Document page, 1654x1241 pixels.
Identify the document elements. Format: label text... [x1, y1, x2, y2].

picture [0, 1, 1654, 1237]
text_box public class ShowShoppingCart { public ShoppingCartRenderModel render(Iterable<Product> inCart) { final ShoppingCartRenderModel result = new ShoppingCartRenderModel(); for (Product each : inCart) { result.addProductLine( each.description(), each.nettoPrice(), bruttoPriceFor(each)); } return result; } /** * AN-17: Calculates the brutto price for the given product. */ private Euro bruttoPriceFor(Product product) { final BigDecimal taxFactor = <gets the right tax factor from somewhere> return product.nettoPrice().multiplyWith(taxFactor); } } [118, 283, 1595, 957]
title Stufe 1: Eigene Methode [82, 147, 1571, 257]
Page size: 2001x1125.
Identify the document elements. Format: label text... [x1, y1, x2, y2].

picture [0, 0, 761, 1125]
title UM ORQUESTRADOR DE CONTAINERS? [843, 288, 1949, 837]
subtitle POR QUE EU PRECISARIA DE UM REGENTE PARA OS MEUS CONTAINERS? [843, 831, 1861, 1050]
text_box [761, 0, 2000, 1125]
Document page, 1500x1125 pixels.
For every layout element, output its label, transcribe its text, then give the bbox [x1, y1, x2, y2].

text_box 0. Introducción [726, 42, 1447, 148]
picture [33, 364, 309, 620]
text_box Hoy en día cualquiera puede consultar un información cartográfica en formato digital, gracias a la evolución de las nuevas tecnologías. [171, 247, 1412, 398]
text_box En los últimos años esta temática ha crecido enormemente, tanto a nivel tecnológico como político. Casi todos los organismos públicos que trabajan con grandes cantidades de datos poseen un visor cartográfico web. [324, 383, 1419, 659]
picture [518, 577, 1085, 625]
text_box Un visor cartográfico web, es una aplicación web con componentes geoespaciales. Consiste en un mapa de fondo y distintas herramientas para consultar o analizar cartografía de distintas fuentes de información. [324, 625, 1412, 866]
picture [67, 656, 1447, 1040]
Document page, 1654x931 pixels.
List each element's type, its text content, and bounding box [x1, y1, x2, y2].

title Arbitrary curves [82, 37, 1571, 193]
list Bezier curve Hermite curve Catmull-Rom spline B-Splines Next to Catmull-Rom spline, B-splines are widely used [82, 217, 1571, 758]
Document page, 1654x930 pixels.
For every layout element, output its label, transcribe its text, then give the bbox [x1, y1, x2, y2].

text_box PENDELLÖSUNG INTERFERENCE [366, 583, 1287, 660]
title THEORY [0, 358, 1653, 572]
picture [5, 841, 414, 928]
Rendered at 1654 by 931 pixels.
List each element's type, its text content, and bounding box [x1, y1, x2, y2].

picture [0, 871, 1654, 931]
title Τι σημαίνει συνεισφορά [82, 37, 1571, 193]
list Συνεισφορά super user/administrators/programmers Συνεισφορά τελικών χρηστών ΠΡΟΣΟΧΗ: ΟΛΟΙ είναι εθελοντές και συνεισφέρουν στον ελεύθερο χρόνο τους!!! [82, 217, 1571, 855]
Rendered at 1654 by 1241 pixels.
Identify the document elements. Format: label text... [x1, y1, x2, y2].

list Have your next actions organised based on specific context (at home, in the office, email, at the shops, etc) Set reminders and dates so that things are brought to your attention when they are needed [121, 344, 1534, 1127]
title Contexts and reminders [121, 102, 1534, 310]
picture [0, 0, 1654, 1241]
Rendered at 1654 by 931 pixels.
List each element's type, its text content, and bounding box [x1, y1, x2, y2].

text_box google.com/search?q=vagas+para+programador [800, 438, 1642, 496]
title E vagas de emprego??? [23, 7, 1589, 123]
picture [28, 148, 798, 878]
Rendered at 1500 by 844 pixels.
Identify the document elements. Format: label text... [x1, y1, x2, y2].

------------------------------------------------------------------------

WRITTEN PROBLEM:
Put each line of the records above into a Markdown table with two columns, Row and Line, numbering the rows and skipping any blank lines.

PROBLEM SOLUTION:
| Row | Line |
|---|---|
| 1 | Document page, 1654x1241 pixels. |
| 2 | Identify the document elements. Format: label text... [x1, y1, x2, y2]. |
| 3 | picture [0, 1, 1654, 1237] |
| 4 | text_box public class ShowShoppingCart { public ShoppingCartRenderModel render(Iterable<Product> inCart) { final ShoppingCartRenderModel result = new ShoppingCartRenderModel(); for (Product each : inCart) { result.addProductLine( each.description(), each.nettoPrice(), bruttoPriceFor(each)); } return result; } /** * AN-17: Calculates the brutto price for the given product. */ private Euro bruttoPriceFor(Product product) { final BigDecimal taxFactor = <gets the right tax factor from somewhere> return product.nettoPrice().multiplyWith(taxFactor); } } [118, 283, 1595, 957] |
| 5 | title Stufe 1: Eigene Methode [82, 147, 1571, 257] |
| 6 | Page size: 2001x1125. |
| 7 | Identify the document elements. Format: label text... [x1, y1, x2, y2]. |
| 8 | picture [0, 0, 761, 1125] |
| 9 | title UM ORQUESTRADOR DE CONTAINERS? [843, 288, 1949, 837] |
| 10 | subtitle POR QUE EU PRECISARIA DE UM REGENTE PARA OS MEUS CONTAINERS? [843, 831, 1861, 1050] |
| 11 | text_box [761, 0, 2000, 1125] |
| 12 | Document page, 1500x1125 pixels. |
| 13 | For every layout element, output its label, transcribe its text, then give the bbox [x1, y1, x2, y2]. |
| 14 | text_box 0. Introducción [726, 42, 1447, 148] |
| 15 | picture [33, 364, 309, 620] |
| 16 | text_box Hoy en día cualquiera puede consultar un información cartográfica en formato digital, gracias a la evolución de las nuevas tecnologías. [171, 247, 1412, 398] |
| 17 | text_box En los últimos años esta temática ha crecido enormemente, tanto a nivel tecnológico como político. Casi todos los organismos públicos que trabajan con grandes cantidades de datos poseen un visor cartográfico web. [324, 383, 1419, 659] |
| 18 | picture [518, 577, 1085, 625] |
| 19 | text_box Un visor cartográfico web, es una aplicación web con componentes geoespaciales. Consiste en un mapa de fondo y distintas herramientas para consultar o analizar cartografía de distintas fuentes de información. [324, 625, 1412, 866] |
| 20 | picture [67, 656, 1447, 1040] |
| 21 | Document page, 1654x931 pixels. |
| 22 | List each element's type, its text content, and bounding box [x1, y1, x2, y2]. |
| 23 | title Arbitrary curves [82, 37, 1571, 193] |
| 24 | list Bezier curve Hermite curve Catmull-Rom spline B-Splines Next to Catmull-Rom spline, B-splines are widely used [82, 217, 1571, 758] |
| 25 | Document page, 1654x930 pixels. |
| 26 | For every layout element, output its label, transcribe its text, then give the bbox [x1, y1, x2, y2]. |
| 27 | text_box PENDELLÖSUNG INTERFERENCE [366, 583, 1287, 660] |
| 28 | title THEORY [0, 358, 1653, 572] |
| 29 | picture [5, 841, 414, 928] |
| 30 | Rendered at 1654 by 931 pixels. |
| 31 | List each element's type, its text content, and bounding box [x1, y1, x2, y2]. |
| 32 | picture [0, 871, 1654, 931] |
| 33 | title Τι σημαίνει συνεισφορά [82, 37, 1571, 193] |
| 34 | list Συνεισφορά super user/administrators/programmers Συνεισφορά τελικών χρηστών ΠΡΟΣΟΧΗ: ΟΛΟΙ είναι εθελοντές και συνεισφέρουν στον ελεύθερο χρόνο τους!!! [82, 217, 1571, 855] |
| 35 | Rendered at 1654 by 1241 pixels. |
| 36 | Identify the document elements. Format: label text... [x1, y1, x2, y2]. |
| 37 | list Have your next actions organised based on specific context (at home, in the office, email, at the shops, etc) Set reminders and dates so that things are brought to your attention when they are needed [121, 344, 1534, 1127] |
| 38 | title Contexts and reminders [121, 102, 1534, 310] |
| 39 | picture [0, 0, 1654, 1241] |
| 40 | Rendered at 1654 by 931 pixels. |
| 41 | List each element's type, its text content, and bounding box [x1, y1, x2, y2]. |
| 42 | text_box google.com/search?q=vagas+para+programador [800, 438, 1642, 496] |
| 43 | title E vagas de emprego??? [23, 7, 1589, 123] |
| 44 | picture [28, 148, 798, 878] |
| 45 | Rendered at 1500 by 844 pixels. |
| 46 | Identify the document elements. Format: label text... [x1, y1, x2, y2]. |